Let's not forget, there's two sides to this... Conservatives would never defend Muslim business owners if this were a different issue of discrimination. The only reason Faux is covering this is because of the poor, persecuted Christian business owners. This isn't just a liberal bias issue (though they asked for it with ridiculous limitations on associations).Xan wrote: Muslim bakeries are declining to participate in homosexual weddings:
http://newsbusters.org/blogs/kristine-m ... m-bakeries
Where is CNN? Where is MSNBC? Where is the Facebook outrage? Where is Tim Cook?
Which direction does the "tolerance train" run this time? Suppose I want a Jewish or Muslim caterer to work a luncheon, and I want to serve BLTs and pork tenderloin. Do they have to do it, or can they decline?
I'm reminded of eHarmony: started and run by Dr Neil Clark Warren, it's a site to match people by personality into long-term, monogamous, Christian marriages. (The site doesn't exclude non-Christians, but Dr Warren is an evangelical, and the site's formulas are based on that worldview.)
Somebody asked whether they'd do homosexual matching, and the quite reasonable response was, "that's not what we do, and we wouldn't know how to do it". But the court disagreed! It is now illegal in the United States of America to offer a matchmaking service without simultaneously promoting manly buttsex.
The solution here is clearly the revolutionary idea that customers and service providers be allowed to freely negotiate between each other.
As an aside: I have no understanding why somebody would desire to hire a wedding baker, or photographer, or matchmaking service which didn't want to provide the service! Do you get better service by pointing a gun at somebody and saying "or else"?

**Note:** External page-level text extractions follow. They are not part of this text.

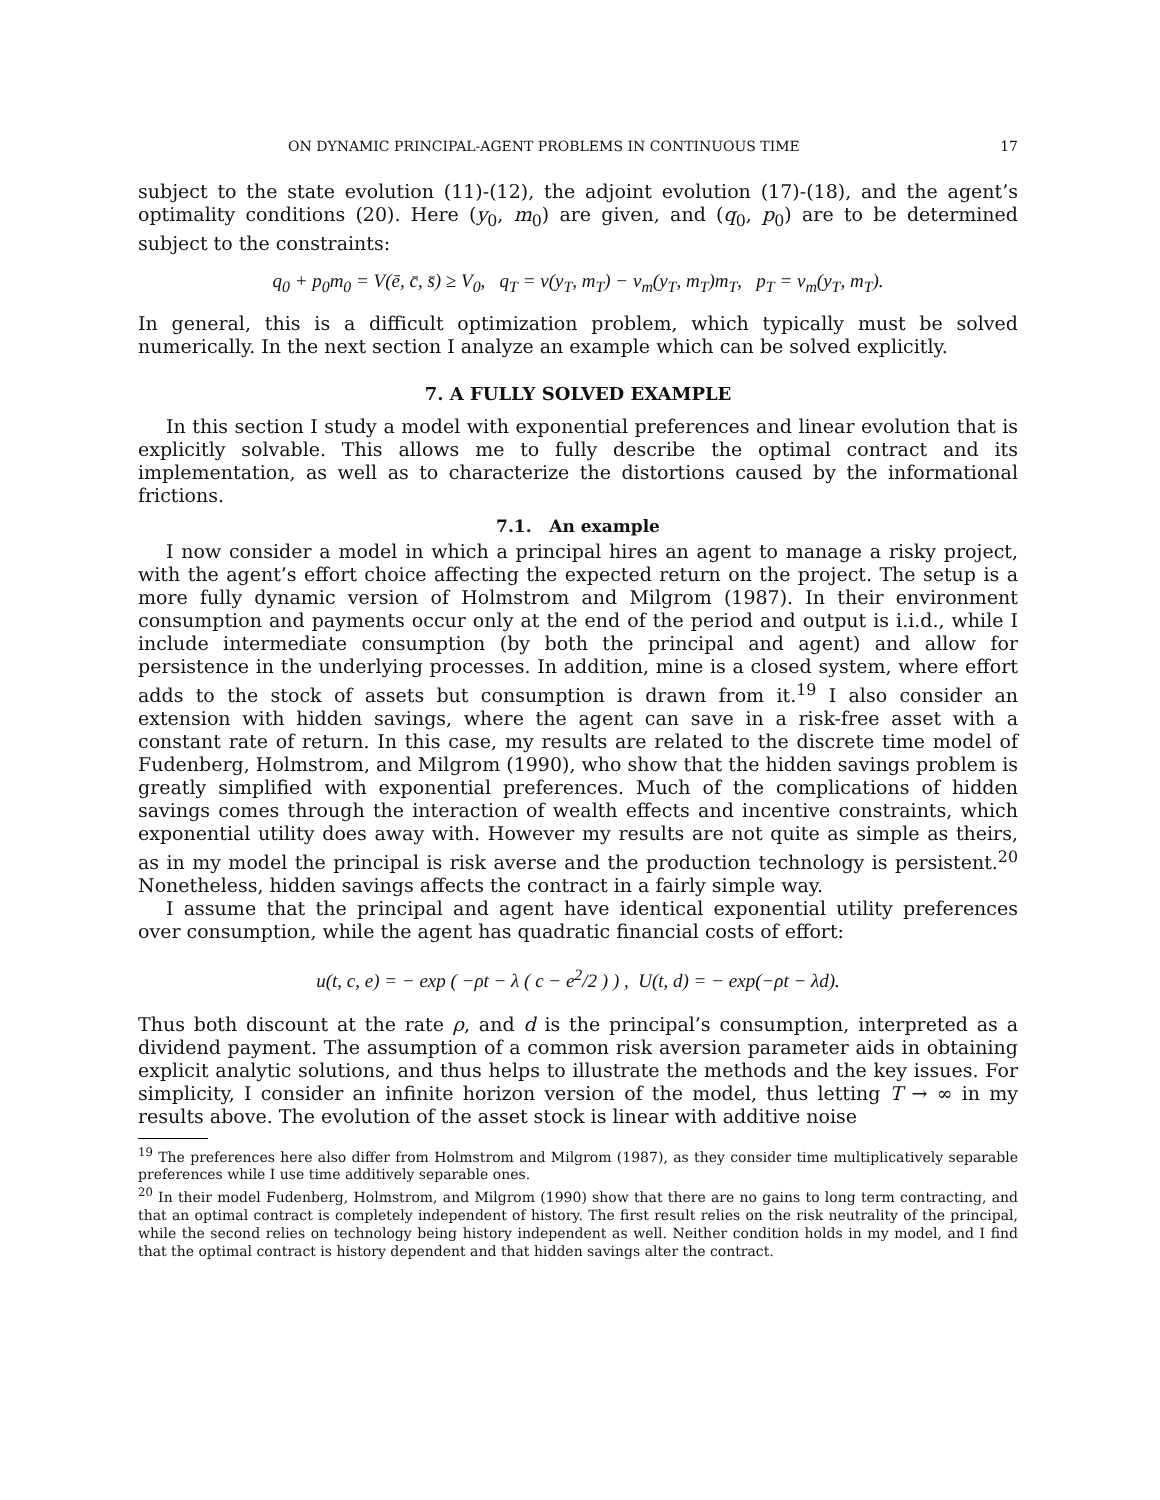ON DYNAMIC PRINCIPAL-AGENT PROBLEMS IN CONTINUOUS TIME 17
subject to the state evolution (11)-(12), the adjoint evolution (17)-(18), and the agent’s optimality conditions (20). Here (y<sub>0</sub>, m<sub>0</sub>) are given, and (q<sub>0</sub>, p<sub>0</sub>) are to be determined subject to the constraints:
q<sub>0</sub> + p<sub>0</sub>m<sub>0</sub> = V(ē, c̄, s̄) ≥ V<sub>0</sub>, q<sub>T</sub> = v(y<sub>T</sub>, m<sub>T</sub>) − v<sub>m</sub>(y<sub>T</sub>, m<sub>T</sub>)m<sub>T</sub>, p<sub>T</sub> = v<sub>m</sub>(y<sub>T</sub>, m<sub>T</sub>).
In general, this is a difficult optimization problem, which typically must be solved numerically. In the next section I analyze an example which can be solved explicitly.
7. A FULLY SOLVED EXAMPLE
In this section I study a model with exponential preferences and linear evolution that is explicitly solvable. This allows me to fully describe the optimal contract and its implementation, as well as to characterize the distortions caused by the informational frictions.
7.1. An example
I now consider a model in which a principal hires an agent to manage a risky project, with the agent’s effort choice affecting the expected return on the project. The setup is a more fully dynamic version of Holmstrom and Milgrom (1987). In their environment consumption and payments occur only at the end of the period and output is i.i.d., while I include intermediate consumption (by both the principal and agent) and allow for persistence in the underlying processes. In addition, mine is a closed system, where effort adds to the stock of assets but consumption is drawn from it.<sup>19</sup> I also consider an extension with hidden savings, where the agent can save in a risk-free asset with a constant rate of return. In this case, my results are related to the discrete time model of Fudenberg, Holmstrom, and Milgrom (1990), who show that the hidden savings problem is greatly simplified with exponential preferences. Much of the complications of hidden savings comes through the interaction of wealth effects and incentive constraints, which exponential utility does away with. However my results are not quite as simple as theirs, as in my model the principal is risk averse and the production technology is persistent.<sup>20</sup> Nonetheless, hidden savings affects the contract in a fairly simple way.
I assume that the principal and agent have identical exponential utility preferences over consumption, while the agent has quadratic financial costs of effort:
u(t, c, e) = − exp ( −ρt − λ ( c − e<sup>2</sup>/2 ) ) , U(t, d) = − exp(−ρt − λd).
Thus both discount at the rate ρ, and d is the principal’s consumption, interpreted as a dividend payment. The assumption of a common risk aversion parameter aids in obtaining explicit analytic solutions, and thus helps to illustrate the methods and the key issues. For simplicity, I consider an infinite horizon version of the model, thus letting T → ∞ in my results above. The evolution of the asset stock is linear with additive noise
<sup>19</sup> The preferences here also differ from Holmstrom and Milgrom (1987), as they consider time multiplicatively separable preferences while I use time additively separable ones.
<sup>20</sup> In their model Fudenberg, Holmstrom, and Milgrom (1990) show that there are no gains to long term contracting, and that an optimal contract is completely independent of history. The first result relies on the risk neutrality of the principal, while the second relies on technology being history independent as well. Neither condition holds in my model, and I find that the optimal contract is history dependent and that hidden savings alter the contract.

But that's what is so annoying about this topic. Both sides in this debate, as it is currently posed by the media, have ridiculous arguments.
One side wants to dictate business associations.

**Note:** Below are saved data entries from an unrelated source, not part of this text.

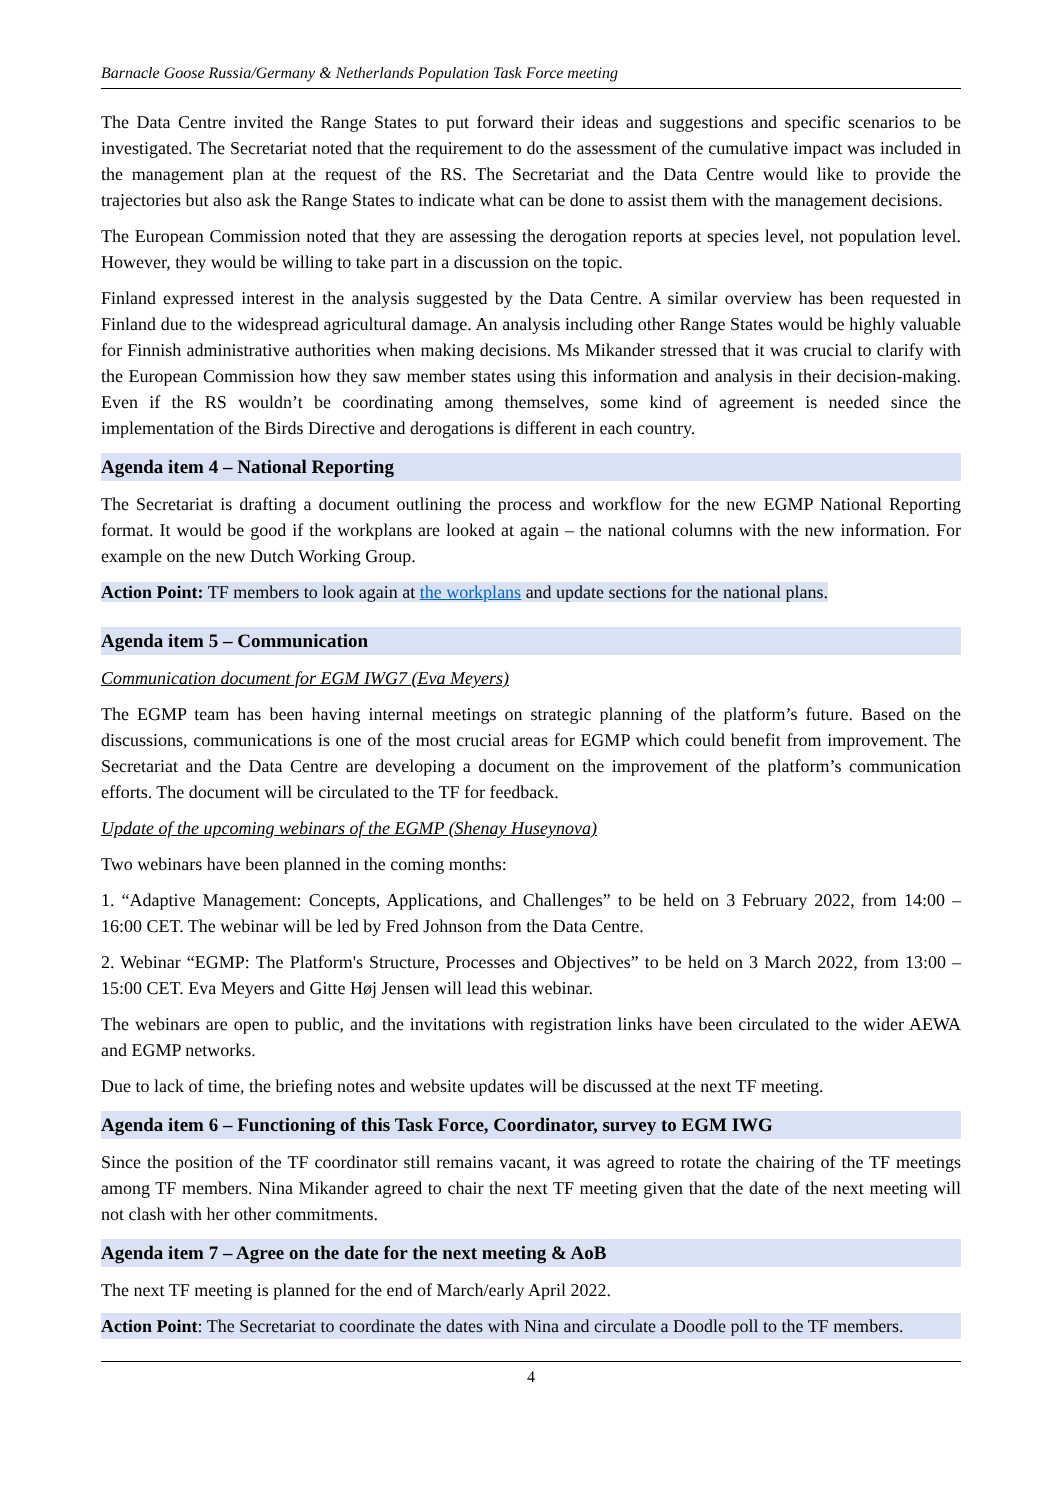Barnacle Goose Russia/Germany & Netherlands Population Task Force meeting
The Data Centre invited the Range States to put forward their ideas and suggestions and specific scenarios to be investigated. The Secretariat noted that the requirement to do the assessment of the cumulative impact was included in the management plan at the request of the RS. The Secretariat and the Data Centre would like to provide the trajectories but also ask the Range States to indicate what can be done to assist them with the management decisions.
The European Commission noted that they are assessing the derogation reports at species level, not population level. However, they would be willing to take part in a discussion on the topic.
Finland expressed interest in the analysis suggested by the Data Centre. A similar overview has been requested in Finland due to the widespread agricultural damage. An analysis including other Range States would be highly valuable for Finnish administrative authorities when making decisions. Ms Mikander stressed that it was crucial to clarify with the European Commission how they saw member states using this information and analysis in their decision-making. Even if the RS wouldn’t be coordinating among themselves, some kind of agreement is needed since the implementation of the Birds Directive and derogations is different in each country.
Agenda item 4 – National Reporting
The Secretariat is drafting a document outlining the process and workflow for the new EGMP National Reporting format. It would be good if the workplans are looked at again – the national columns with the new information. For example on the new Dutch Working Group.
Action Point: TF members to look again at the workplans and update sections for the national plans.
Agenda item 5 – Communication
Communication document for EGM IWG7 (Eva Meyers)
The EGMP team has been having internal meetings on strategic planning of the platform’s future. Based on the discussions, communications is one of the most crucial areas for EGMP which could benefit from improvement. The Secretariat and the Data Centre are developing a document on the improvement of the platform’s communication efforts. The document will be circulated to the TF for feedback.
Update of the upcoming webinars of the EGMP (Shenay Huseynova)
Two webinars have been planned in the coming months:
1. “Adaptive Management: Concepts, Applications, and Challenges” to be held on 3 February 2022, from 14:00 – 16:00 CET. The webinar will be led by Fred Johnson from the Data Centre.
2. Webinar “EGMP: The Platform's Structure, Processes and Objectives” to be held on 3 March 2022, from 13:00 – 15:00 CET. Eva Meyers and Gitte Høj Jensen will lead this webinar.
The webinars are open to public, and the invitations with registration links have been circulated to the wider AEWA and EGMP networks.
Due to lack of time, the briefing notes and website updates will be discussed at the next TF meeting.
Agenda item 6 – Functioning of this Task Force, Coordinator, survey to EGM IWG
Since the position of the TF coordinator still remains vacant, it was agreed to rotate the chairing of the TF meetings among TF members. Nina Mikander agreed to chair the next TF meeting given that the date of the next meeting will not clash with her other commitments.
Agenda item 7 – Agree on the date for the next meeting & AoB
The next TF meeting is planned for the end of March/early April 2022.
Action Point: The Secretariat to coordinate the dates with Nina and circulate a Doodle poll to the TF members.
4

The other side is ok with that, as long as it doesn't violate their subjective religious beliefs.
If we are going to have laws, and a general rule to obey them, one of the most convenient and subjective excuses to disobeying them will be religious exceptions.
From now it, it might not be "Sorry officer, I was speeding because my wife is giving birth," to "sorry officer, I was speeding because I have a religious exception to speed limits."
Speed limits might be a bad idea. Giving exceptions to speed limit offenses might also be a bad idea. But the worst possible combo is having speed limits, but having such ridiculous, subjective exceptions given to certain folks.